_INSTRUCTION_
Arrange the lines of the data below as a numbered list, starting at the line that contains "Ideco является членом" and ending at the line that contains "Q: 93m.style 如何幫助長期病患", with blank lines left out. Don't include the pictures.

Segment Open

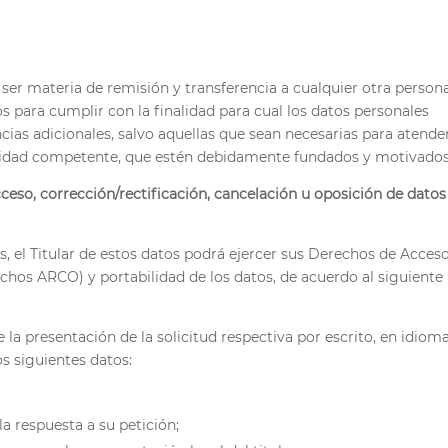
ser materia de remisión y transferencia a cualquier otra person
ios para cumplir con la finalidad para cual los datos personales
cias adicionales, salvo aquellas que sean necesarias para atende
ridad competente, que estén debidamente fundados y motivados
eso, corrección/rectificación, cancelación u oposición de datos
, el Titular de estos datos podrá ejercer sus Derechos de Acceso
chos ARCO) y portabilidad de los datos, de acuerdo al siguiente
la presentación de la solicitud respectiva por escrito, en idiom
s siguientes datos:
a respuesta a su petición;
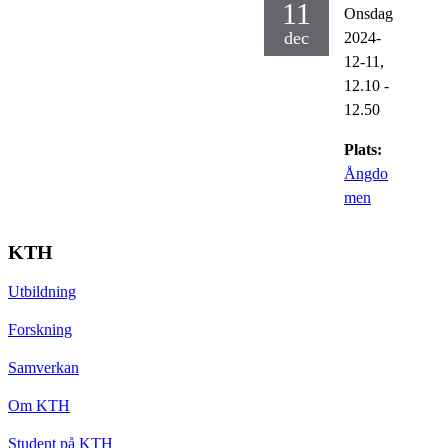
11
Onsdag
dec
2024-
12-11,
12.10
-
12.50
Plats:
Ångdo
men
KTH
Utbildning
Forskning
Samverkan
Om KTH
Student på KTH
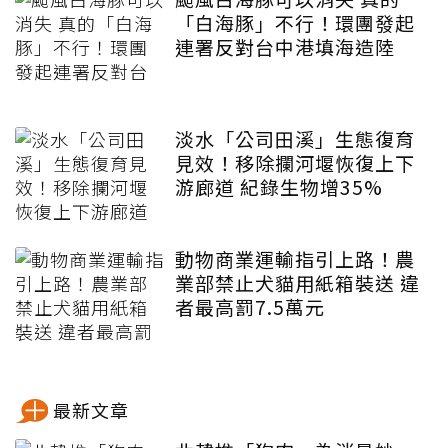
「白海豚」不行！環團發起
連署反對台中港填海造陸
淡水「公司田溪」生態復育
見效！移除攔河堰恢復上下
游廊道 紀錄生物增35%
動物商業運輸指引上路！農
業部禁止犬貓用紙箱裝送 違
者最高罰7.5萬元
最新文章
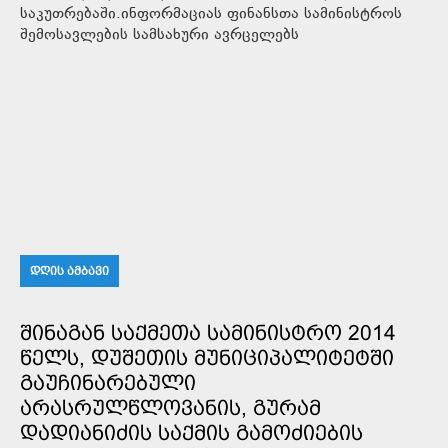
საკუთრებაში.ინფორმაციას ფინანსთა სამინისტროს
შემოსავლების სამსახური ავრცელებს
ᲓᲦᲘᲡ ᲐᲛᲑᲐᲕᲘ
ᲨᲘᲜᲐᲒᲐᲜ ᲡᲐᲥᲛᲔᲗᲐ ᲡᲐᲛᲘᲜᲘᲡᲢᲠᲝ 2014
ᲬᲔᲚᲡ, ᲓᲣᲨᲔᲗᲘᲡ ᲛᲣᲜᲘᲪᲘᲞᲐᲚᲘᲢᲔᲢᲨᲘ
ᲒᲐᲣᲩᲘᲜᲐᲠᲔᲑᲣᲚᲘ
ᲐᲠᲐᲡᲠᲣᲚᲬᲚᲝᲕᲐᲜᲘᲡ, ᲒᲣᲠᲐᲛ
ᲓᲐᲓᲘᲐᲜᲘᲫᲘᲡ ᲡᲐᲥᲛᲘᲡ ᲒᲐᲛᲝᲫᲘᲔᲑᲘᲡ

Segment Closed
Segment Open

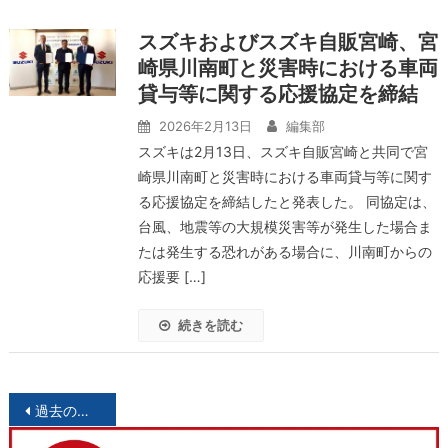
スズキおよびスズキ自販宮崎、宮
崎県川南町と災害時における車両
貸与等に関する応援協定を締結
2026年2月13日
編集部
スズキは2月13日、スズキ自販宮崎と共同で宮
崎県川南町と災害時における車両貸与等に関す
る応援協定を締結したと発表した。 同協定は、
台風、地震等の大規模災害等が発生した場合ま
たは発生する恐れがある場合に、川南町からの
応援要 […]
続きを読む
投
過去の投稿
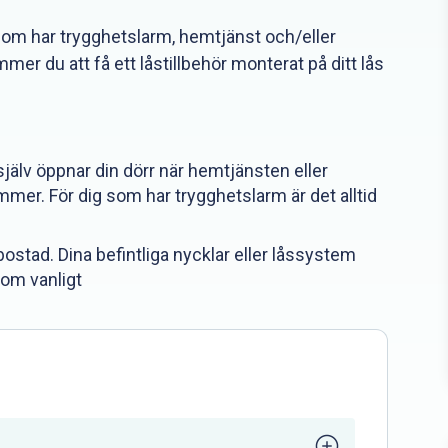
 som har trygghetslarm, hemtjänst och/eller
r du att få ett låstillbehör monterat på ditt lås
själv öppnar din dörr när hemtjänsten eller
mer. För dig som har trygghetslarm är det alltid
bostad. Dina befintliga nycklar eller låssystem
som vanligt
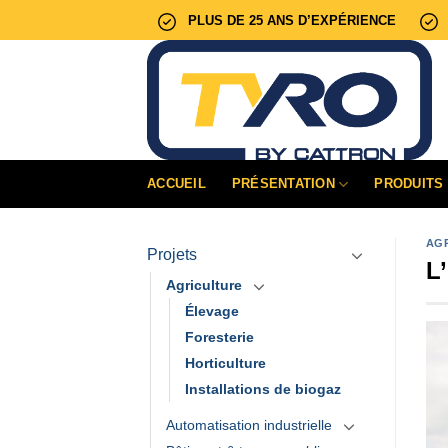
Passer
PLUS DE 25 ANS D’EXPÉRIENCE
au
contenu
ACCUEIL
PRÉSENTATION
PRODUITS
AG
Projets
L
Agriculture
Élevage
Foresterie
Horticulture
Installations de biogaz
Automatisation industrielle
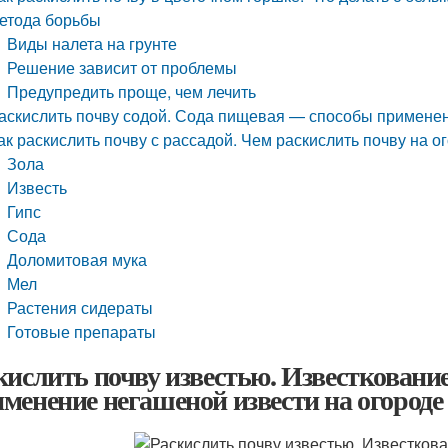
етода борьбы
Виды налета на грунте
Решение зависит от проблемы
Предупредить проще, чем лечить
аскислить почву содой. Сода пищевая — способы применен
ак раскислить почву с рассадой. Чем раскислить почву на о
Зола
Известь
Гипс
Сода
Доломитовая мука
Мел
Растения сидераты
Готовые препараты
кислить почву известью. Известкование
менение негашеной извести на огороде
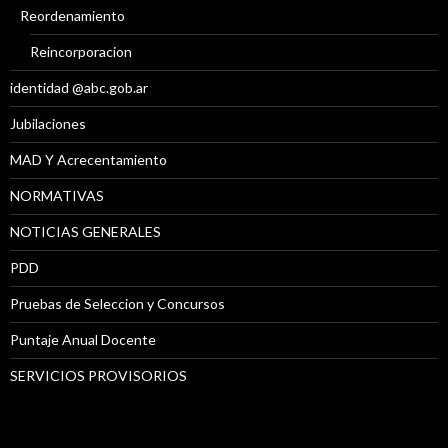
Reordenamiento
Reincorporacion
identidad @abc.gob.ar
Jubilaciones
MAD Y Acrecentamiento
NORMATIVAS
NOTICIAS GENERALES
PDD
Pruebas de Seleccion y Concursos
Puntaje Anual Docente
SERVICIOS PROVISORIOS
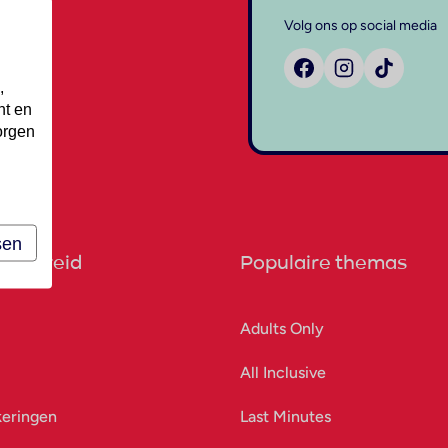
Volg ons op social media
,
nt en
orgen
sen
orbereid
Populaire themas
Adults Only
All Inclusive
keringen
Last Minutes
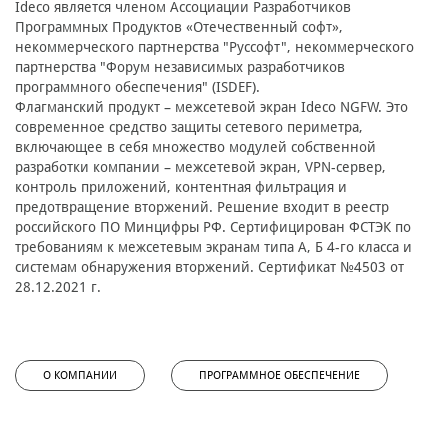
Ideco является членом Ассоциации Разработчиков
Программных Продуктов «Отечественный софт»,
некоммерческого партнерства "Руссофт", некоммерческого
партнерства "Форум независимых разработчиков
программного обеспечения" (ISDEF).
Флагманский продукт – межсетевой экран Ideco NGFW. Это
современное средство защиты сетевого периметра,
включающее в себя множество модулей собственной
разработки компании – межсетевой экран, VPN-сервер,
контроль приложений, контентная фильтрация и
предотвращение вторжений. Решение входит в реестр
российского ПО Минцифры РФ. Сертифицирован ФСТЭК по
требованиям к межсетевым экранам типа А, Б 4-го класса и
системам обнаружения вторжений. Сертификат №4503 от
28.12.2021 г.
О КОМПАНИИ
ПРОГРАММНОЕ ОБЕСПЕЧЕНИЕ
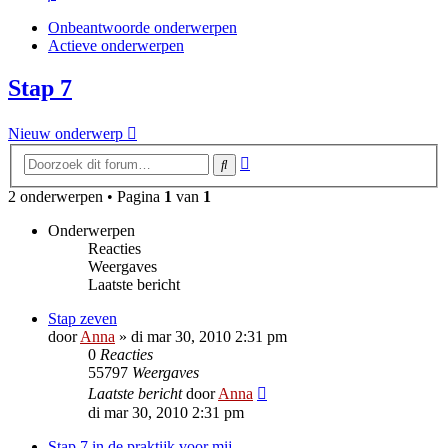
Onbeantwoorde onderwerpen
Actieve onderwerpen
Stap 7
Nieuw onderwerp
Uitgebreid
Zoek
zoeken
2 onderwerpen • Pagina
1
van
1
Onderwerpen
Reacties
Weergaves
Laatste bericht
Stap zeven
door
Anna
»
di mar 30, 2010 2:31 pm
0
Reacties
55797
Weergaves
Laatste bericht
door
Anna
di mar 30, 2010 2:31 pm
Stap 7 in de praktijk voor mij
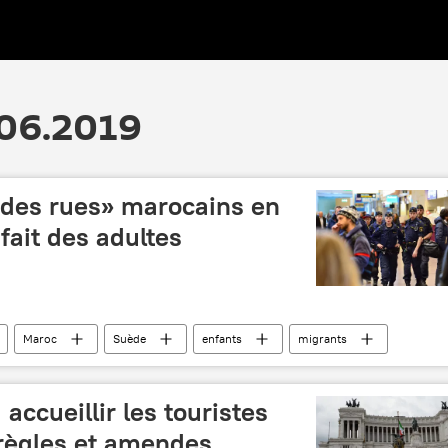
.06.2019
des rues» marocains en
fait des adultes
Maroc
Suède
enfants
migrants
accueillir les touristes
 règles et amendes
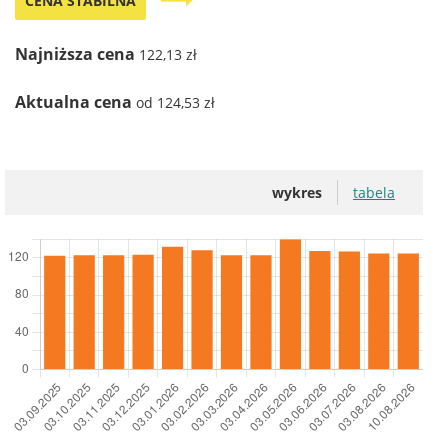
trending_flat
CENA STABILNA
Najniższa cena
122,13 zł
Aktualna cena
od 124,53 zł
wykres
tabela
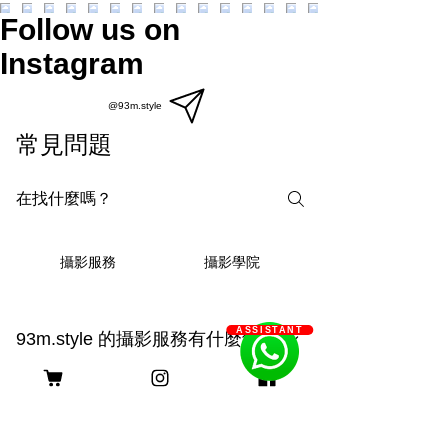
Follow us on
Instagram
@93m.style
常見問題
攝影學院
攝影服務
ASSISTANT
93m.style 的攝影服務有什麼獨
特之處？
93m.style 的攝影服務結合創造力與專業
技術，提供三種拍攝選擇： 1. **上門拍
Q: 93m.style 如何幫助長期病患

Segment Closed
Segment Open

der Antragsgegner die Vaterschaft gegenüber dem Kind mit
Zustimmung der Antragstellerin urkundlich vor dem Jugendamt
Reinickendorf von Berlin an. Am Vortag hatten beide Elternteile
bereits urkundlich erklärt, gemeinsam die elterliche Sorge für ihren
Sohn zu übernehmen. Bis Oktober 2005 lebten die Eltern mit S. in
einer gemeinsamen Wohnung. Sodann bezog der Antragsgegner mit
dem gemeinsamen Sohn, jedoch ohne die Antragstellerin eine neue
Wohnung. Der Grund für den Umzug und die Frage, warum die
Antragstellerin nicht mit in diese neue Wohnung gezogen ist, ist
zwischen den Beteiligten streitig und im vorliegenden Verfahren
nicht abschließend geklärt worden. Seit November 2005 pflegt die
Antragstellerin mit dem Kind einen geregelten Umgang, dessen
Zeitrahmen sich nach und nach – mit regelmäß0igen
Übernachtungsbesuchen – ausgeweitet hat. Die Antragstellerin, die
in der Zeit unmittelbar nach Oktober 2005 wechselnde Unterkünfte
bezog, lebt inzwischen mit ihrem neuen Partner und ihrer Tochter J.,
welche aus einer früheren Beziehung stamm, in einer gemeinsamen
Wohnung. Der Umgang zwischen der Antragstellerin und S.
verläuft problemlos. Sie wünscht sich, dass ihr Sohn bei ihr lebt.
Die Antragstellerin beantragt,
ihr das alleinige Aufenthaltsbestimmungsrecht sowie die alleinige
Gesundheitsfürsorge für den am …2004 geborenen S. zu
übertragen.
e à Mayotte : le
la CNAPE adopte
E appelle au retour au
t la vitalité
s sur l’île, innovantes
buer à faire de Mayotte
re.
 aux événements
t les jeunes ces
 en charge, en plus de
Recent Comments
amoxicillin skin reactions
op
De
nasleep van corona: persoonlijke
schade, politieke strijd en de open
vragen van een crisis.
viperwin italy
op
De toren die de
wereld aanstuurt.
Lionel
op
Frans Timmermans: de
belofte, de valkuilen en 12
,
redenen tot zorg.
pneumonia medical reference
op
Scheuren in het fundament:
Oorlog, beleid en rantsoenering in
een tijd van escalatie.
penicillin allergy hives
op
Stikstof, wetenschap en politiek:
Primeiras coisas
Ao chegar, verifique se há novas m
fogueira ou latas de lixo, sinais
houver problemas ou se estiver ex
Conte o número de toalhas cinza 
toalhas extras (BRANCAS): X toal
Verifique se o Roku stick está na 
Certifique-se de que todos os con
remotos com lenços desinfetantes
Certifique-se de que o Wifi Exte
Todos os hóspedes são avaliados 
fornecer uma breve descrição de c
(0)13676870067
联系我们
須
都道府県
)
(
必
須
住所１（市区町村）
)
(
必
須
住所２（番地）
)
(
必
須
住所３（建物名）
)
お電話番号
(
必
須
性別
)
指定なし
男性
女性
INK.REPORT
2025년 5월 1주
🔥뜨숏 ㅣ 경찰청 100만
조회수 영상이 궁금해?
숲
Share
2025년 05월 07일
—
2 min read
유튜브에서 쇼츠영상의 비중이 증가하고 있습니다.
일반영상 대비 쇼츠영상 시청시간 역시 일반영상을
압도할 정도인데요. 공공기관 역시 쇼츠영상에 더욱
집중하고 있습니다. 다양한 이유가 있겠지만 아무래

Segment Closed

_RESPONSE TO THIS EXERCISE_
1. Ideco является членом Ассоциации Разработчиков
2. Программных Продуктов «Отечественный софт»,
3. некоммерческого партнерства "Руссофт", некоммерческого
4. партнерства "Форум независимых разработчиков
5. программного обеспечения" (ISDEF).
6. Флагманский продукт – межсетевой экран Ideco NGFW. Это
7. современное средство защиты сетевого периметра,
8. включающее в себя множество модулей собственной
9. разработки компании – межсетевой экран, VPN-сервер,
10. контроль приложений, контентная фильтрация и
11. предотвращение вторжений. Решение входит в реестр
12. российского ПО Минцифры РФ. Сертифицирован ФСТЭК по
13. требованиям к межсетевым экранам типа А, Б 4-го класса и
14. системам обнаружения вторжений. Сертификат №4503 от
15. 28.12.2021 г.
16. О КОМПАНИИ
17. ПРОГРАММНОЕ ОБЕСПЕЧЕНИЕ
18. Onbeantwoorde onderwerpen
19. Actieve onderwerpen
20. Stap 7
21. Nieuw onderwerp
22. Uitgebreid
23. Zoek
24. zoeken
25. 2 onderwerpen • Pagina
26. 1
27. van
28. 1
29. Onderwerpen
30. Reacties
31. Weergaves
32. Laatste bericht
33. Stap zeven
34. door
35. Anna
36. »
37. di mar 30, 2010 2:31 pm
38. 0
39. Reacties
40. 55797
41. Weergaves
42. Laatste bericht
43. door
44. Anna
45. di mar 30, 2010 2:31 pm
46. Stap 7 in de praktijk voor mij
47. .06.2019
48. des rues» marocains en
49. fait des adultes
50. Maroc
51. Suède
52. enfants
53. migrants
54. accueillir les touristes
55.  règles et amendes
56. trending_flat
57. CENA STABILNA
58. Najniższa cena
59. 122,13 zł
60. Aktualna cena
61. od 124,53 zł
62. wykres
63. tabela
64. Follow us on
65. Instagram
66. @93m.style
67. 常見問題
68. 攝影學院
69. 攝影服務
70. ASSISTANT
71. 93m.style 的攝影服務有什麼獨
72. 特之處？
73. 93m.style 的攝影服務結合創造力與專業
74. 技術，提供三種拍攝選擇： 1. **上門拍
75. Q: 93m.style 如何幫助長期病患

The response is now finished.